I think this would fix @CarterButts's issue. @knapply, is there any reason not to change the bipartite=TRUE handling of adjacency data frames to be consistent with the matrix method?

knapply commented 2 years ago

The input shouldn't be a data frame if it's supposed to be a matrix.

The errors could probably be more informative ("is this supposed to be an adjacency matrix? If so, use as.matrix() first."), but this is not a bug -- it's user error.

If memory serves, the reason this is an issue is because the original as.network() default skipped S3 dispatch and called as.network.matrix() directly instead of attempting to coerce the input to a matrix first. Something like as.network(as.matrix(x)).

I'm assuming this normalized the behavior of passing data frames as input that really should've been matrices.

krivit commented 2 years ago

@knapply, perhaps I misremembered. Does as.network.data.frame() always treat the input data frame as an edge list of some type?

jdohmen commented 2 years ago

Has anything been changed in the as.network command? I can no longer read in all my empirical data after a statnet update. It used to work fine. Can´t find the error.

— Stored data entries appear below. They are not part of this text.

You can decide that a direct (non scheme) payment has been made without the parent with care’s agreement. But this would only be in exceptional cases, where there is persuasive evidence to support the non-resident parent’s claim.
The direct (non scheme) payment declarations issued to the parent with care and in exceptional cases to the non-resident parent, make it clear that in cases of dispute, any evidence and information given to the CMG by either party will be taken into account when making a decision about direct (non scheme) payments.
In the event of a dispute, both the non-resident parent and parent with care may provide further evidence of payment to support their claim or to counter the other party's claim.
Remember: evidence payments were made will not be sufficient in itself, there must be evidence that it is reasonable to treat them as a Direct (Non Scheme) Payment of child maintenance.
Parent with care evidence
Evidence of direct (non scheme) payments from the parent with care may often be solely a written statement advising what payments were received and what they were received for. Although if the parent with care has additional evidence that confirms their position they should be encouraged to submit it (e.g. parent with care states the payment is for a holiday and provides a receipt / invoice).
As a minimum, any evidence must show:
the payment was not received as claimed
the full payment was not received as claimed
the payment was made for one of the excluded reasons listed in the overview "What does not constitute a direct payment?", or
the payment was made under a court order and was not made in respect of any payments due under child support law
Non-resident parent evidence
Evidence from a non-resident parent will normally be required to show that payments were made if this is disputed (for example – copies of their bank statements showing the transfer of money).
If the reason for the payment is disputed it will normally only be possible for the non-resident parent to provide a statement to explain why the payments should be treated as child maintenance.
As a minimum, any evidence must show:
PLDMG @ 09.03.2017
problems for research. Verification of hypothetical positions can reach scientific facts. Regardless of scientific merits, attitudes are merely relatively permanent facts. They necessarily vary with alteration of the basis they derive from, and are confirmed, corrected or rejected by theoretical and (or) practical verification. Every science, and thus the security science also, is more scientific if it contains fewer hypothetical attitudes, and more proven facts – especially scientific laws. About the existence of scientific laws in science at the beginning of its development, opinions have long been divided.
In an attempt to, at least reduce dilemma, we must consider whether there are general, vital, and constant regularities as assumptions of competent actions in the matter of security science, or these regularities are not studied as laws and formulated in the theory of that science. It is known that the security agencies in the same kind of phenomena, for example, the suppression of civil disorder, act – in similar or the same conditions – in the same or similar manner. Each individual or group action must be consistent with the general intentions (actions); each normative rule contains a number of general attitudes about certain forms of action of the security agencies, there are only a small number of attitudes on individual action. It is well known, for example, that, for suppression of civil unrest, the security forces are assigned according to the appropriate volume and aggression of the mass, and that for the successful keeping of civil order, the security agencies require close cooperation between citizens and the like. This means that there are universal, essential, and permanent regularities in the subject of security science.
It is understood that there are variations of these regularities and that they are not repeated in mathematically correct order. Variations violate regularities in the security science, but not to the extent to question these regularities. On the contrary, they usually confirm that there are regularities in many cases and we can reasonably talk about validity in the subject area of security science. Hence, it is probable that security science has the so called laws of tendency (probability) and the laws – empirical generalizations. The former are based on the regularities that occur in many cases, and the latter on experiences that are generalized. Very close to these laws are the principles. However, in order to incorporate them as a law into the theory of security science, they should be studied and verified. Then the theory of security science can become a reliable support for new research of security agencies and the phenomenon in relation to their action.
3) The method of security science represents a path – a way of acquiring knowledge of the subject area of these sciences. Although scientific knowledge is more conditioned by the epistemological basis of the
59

Thank you guys!

> WissOperativeAnpass1 <- read_excel("WissOperativeAnpass.xlsx")
> NetWissOperativeAnpass1 <- as.network(WissOperativeAnpass1)
Error: `loops` is `FALSE`, but `x` contains loops.
The following values are affected:
    - `x[1, 1:2]`
    - `x[2, 1:2]`
    - `x[3, 1:2]`
    - `x[4, 1:2]`
    - `x[5, 1:2]`
    - `x[6, 1:2]`

Data

Also an issue here: https://community.rstudio.com/t/as-network-file-ergm-error-loops-is-false-but-x-contains-loops/115793

mbojan commented 2 years ago

@jdohmen indeed, in the recent version of network the data.frame is interpreted as an edgelist (first two columns) plus optional edge attributes (the remaining columns, if any). In your case the data frame is a "two-mode" (non-square) adjacency matrix. What you need is convert it to R matrix with e.g. data.matrix(), for example:

d <- data.frame(
+   a = c(0,0,1,1),
+   b = c(0,0,1,0),
+   c = c(1,1,0,0)
+ )

net <- as.network(data.matrix(d), bipartite = TRUE)
as.matrix(net)
#   a b c
# 1 0 0 1
# 2 0 0 1
# 3 1 1 0
# 4 1 0 0

In your case it will be something like

WissOperativeAnpass1 <- read_excel("WissOperativeAnpass.xlsx")
NetWissOperativeAnpass1 <- as.network(data.matrix(WissOperativeAnpass1), bipartite = TRUE)

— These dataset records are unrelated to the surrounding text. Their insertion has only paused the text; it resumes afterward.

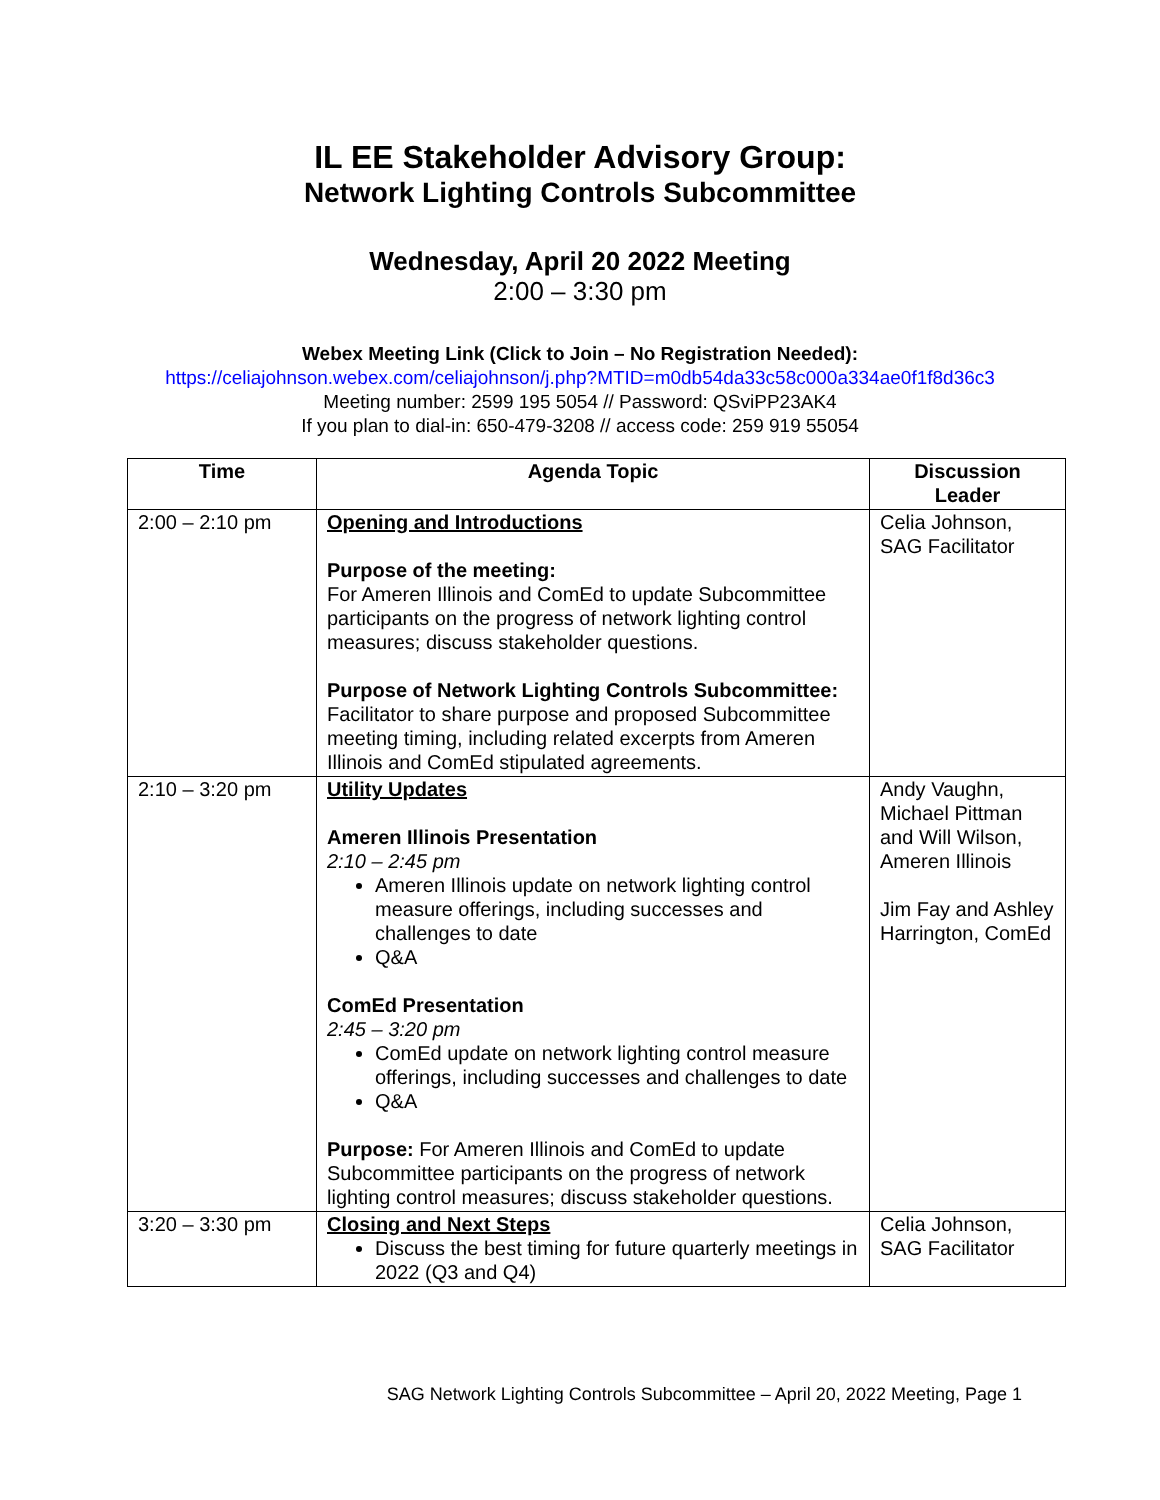IL EE Stakeholder Advisory Group:
Network Lighting Controls Subcommittee
Wednesday, April 20 2022 Meeting
2:00 – 3:30 pm
Webex Meeting Link (Click to Join – No Registration Needed):
https://celiajohnson.webex.com/celiajohnson/j.php?MTID=m0db54da33c58c000a334ae0f1f8d36c3
Meeting number: 2599 195 5054 // Password: QSviPP23AK4
If you plan to dial-in: 650-479-3208 // access code: 259 919 55054
| Time | Agenda Topic | Discussion Leader |
| --- | --- | --- |
| 2:00 – 2:10 pm | Opening and Introductions Purpose of the meeting: For Ameren Illinois and ComEd to update Subcommittee participants on the progress of network lighting control measures; discuss stakeholder questions. Purpose of Network Lighting Controls Subcommittee: Facilitator to share purpose and proposed Subcommittee meeting timing, including related excerpts from Ameren Illinois and ComEd stipulated agreements. | Celia Johnson, SAG Facilitator |
| 2:10 – 3:20 pm | Utility Updates Ameren Illinois Presentation 2:10 – 2:45 pm Ameren Illinois update on network lighting control measure offerings, including successes and challenges to date Q&A ComEd Presentation 2:45 – 3:20 pm ComEd update on network lighting control measure offerings, including successes and challenges to date Q&A Purpose: For Ameren Illinois and ComEd to update Subcommittee participants on the progress of network lighting control measures; discuss stakeholder questions. | Andy Vaughn, Michael Pittman and Will Wilson, Ameren Illinois Jim Fay and Ashley Harrington, ComEd |
| 3:20 – 3:30 pm | Closing and Next Steps Discuss the best timing for future quarterly meetings in 2022 (Q3 and Q4) | Celia Johnson, SAG Facilitator |
SAG Network Lighting Controls Subcommittee – April 20, 2022 Meeting, Page 1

... assuming you have no other columns in Excel beyond the adjacency information.

mbojan commented 2 years ago

@krivit @knapply @CarterButts , is it feasible to retain the original behavior by having an argument to as.network.data.frame() for the case above (https://github.com/statnet/network/issues/64#issuecomment-1156361501). I'm thinking input = c("adjacency", "edgelist") (and then match.arg() internally) or simply adjacency = TRUE (or FALSE if edgelist)?

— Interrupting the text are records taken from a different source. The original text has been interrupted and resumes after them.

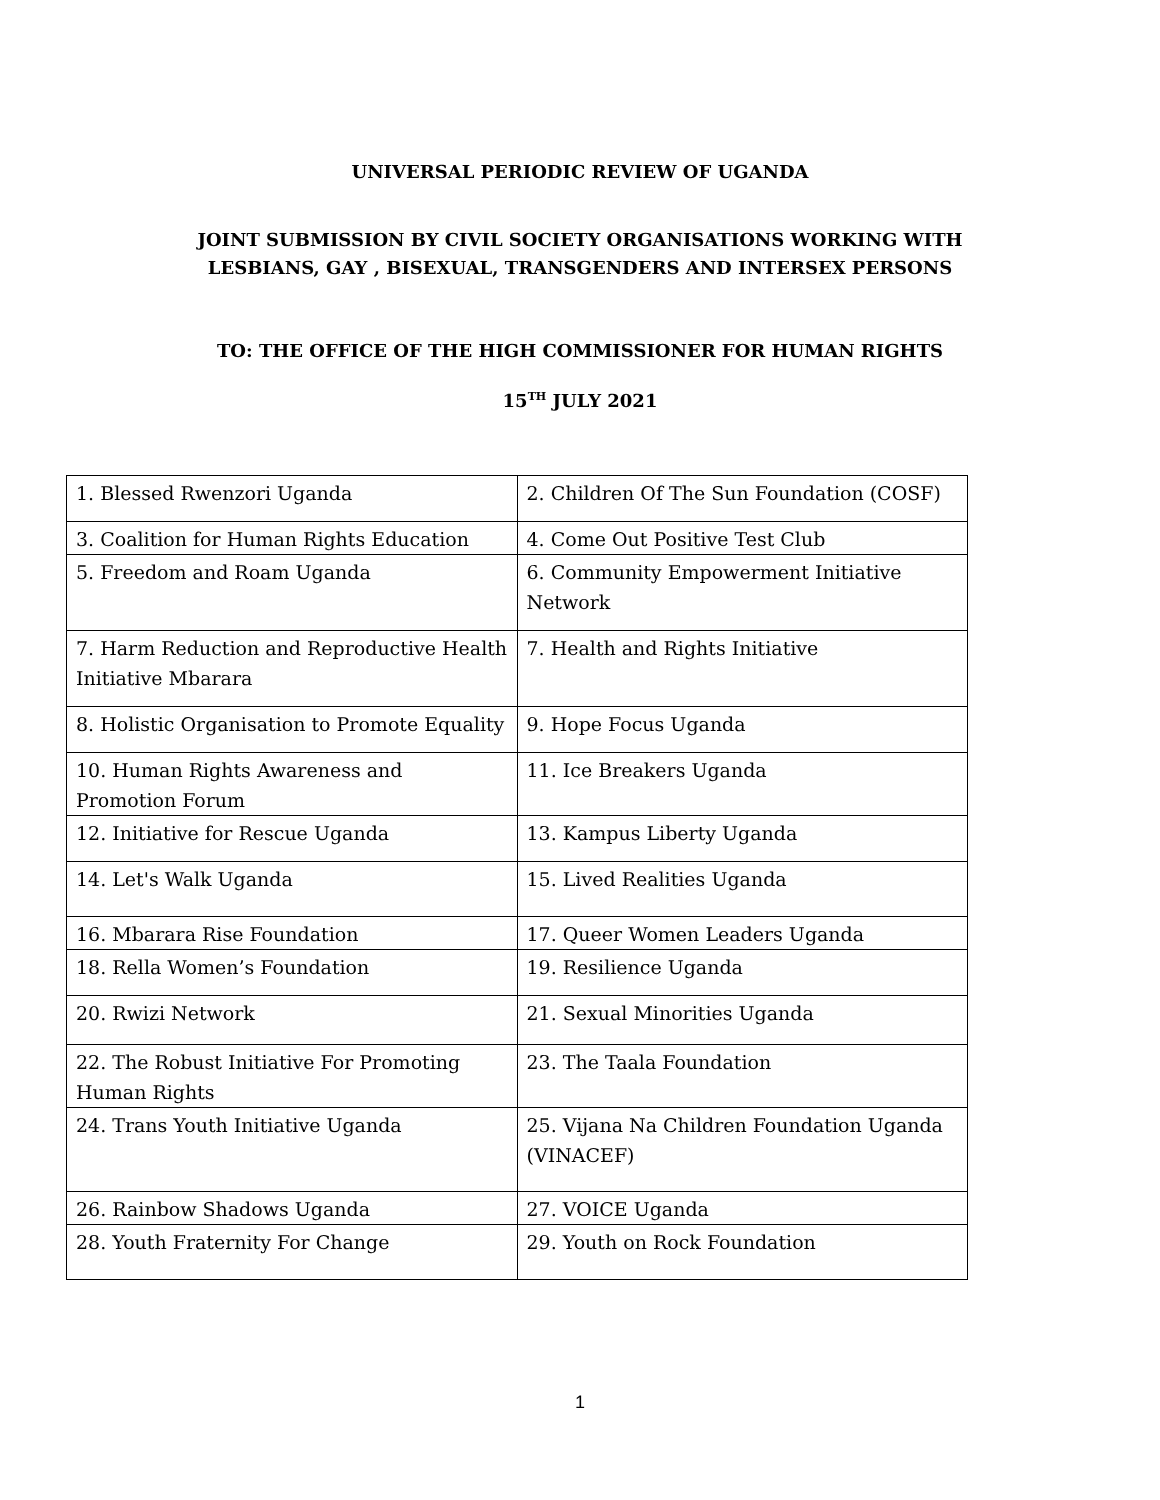UNIVERSAL PERIODIC REVIEW OF UGANDA
JOINT SUBMISSION BY CIVIL SOCIETY ORGANISATIONS WORKING WITH
LESBIANS, GAY , BISEXUAL, TRANSGENDERS AND INTERSEX PERSONS
TO: THE OFFICE OF THE HIGH COMMISSIONER FOR HUMAN RIGHTS
15<sup>TH</sup> JULY 2021
| 1. Blessed Rwenzori Uganda | 2. Children Of The Sun Foundation (COSF) |
| 3. Coalition for Human Rights Education | 4. Come Out Positive Test Club |
| 5. Freedom and Roam Uganda | 6. Community Empowerment Initiative Network |
| 7. Harm Reduction and Reproductive Health Initiative Mbarara | 7. Health and Rights Initiative |
| 8. Holistic Organisation to Promote Equality | 9. Hope Focus Uganda |
| 10. Human Rights Awareness and Promotion Forum | 11. Ice Breakers Uganda |
| 12. Initiative for Rescue Uganda | 13. Kampus Liberty Uganda |
| 14. Let's Walk Uganda | 15. Lived Realities Uganda |
| 16. Mbarara Rise Foundation | 17. Queer Women Leaders Uganda |
| 18. Rella Women’s Foundation | 19. Resilience Uganda |
| 20. Rwizi Network | 21. Sexual Minorities Uganda |
| 22. The Robust Initiative For Promoting Human Rights | 23. The Taala Foundation |
| 24. Trans Youth Initiative Uganda | 25. Vijana Na Children Foundation Uganda (VINACEF) |
| 26. Rainbow Shadows Uganda | 27. VOICE Uganda |
| 28. Youth Fraternity For Change | 29. Youth on Rock Foundation |
1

jdohmen commented 2 years ago

@krivit @knapply @CarterButts , is it feasible to retain the original behavior by having an argument to as.network.data.frame() for the case above (#64 (comment)). I'm thinking input = c("adjacency", "edgelist") (and then match.arg() internally) or simply adjacency = TRUE (or FALSE if edgelist)?

Then PLEASE also add a NODELIST (ego, alter1, alter2). Empirical survey data mostly comes as a NODELIST. I have spent so much time with getting nodelists into statnet:

NODELIST

mbojan commented 2 years ago

@jdohmen I've made a separate issue #79 about such structured input. I believe this is so-called "adjacency list" (ego id and ids of it's "neighbors").